2. SALARY AND PAID TIME OFF PAY. The Bank shall pay to Associate his normal salary, less normal deductions and withholdings, through the Retirement Date, and agrees to provide the Special Payment and consideration to Associate as set forth below. The Bank also shall pay to Associate the amount of NINE HUNDRED SIXTY-ONE and 54/100 Dollars ($961.54) less normal deductions and withholdings, representing Associate's accrued but unused paid time off calculated as of the Retirement Date.
3. SPECIAL PAYMENT. No later than January 15, 2015, the Bank shall pay to Associate the amount of THREE HUNDRED THIRTY-THREE THOUSAND THREE HUNDRED THIRTY-THREE and 33/100 Dollars
($333,333.33), less appropriate withholdings, for and in consideration of the provisions of Paragraph 5 (Covenant of Good Faith and Confidentiality), Paragraph 6 (Covenants of Nonsolicitation and Nondisclosure), and the other terms and conditions of this Agreement (such amount shall be referred to as the "Covenant Consideration"), and the amount of ONE HUNDRED SIXTY-SIX THOUSAND SIX HUNDRED SIXTY-SIX and 67/100 Dollars ($166,666.67), less appropriate withholdings, for and in consideration of the provisions of Paragraph 7 (Release) (such amount shall be referred to as the "Release Consideration") (the Covenant Consideration and the Release Consideration shall be referred to collectively as the "Special Payment"). The total Special Payment, less appropriate withholdings, shall be the amount of FIVE HUNDRED THOUSAND and NO/100 Dollars ($500,000.00).

# To do
Write out the agreement excerpt above from "2. SALARY AND" up to and including "the Retirement Date.", switching "Retirement Date" to "Separation Date".

# Data excerpt
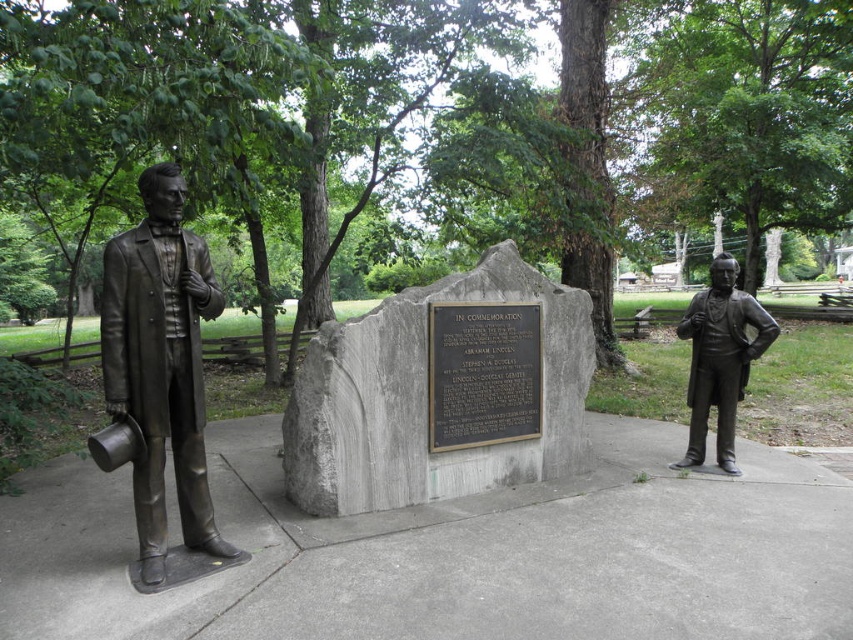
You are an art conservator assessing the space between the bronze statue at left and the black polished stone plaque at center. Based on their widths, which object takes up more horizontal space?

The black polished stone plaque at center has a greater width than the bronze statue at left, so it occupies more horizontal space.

# Exercise result
2. SALARY AND PAID TIME OFF PAY. The Bank shall pay to Associate his normal salary, less normal deductions and withholdings, through the Separation Date, and agrees to provide the Special Payment and consideration to Associate as set forth below. The Bank also shall pay to Associate the amount of NINE HUNDRED SIXTY-ONE and 54/100 Dollars ($961.54) less normal deductions and withholdings, representing Associate's accrued but unused paid time off calculated as of the Separation Date.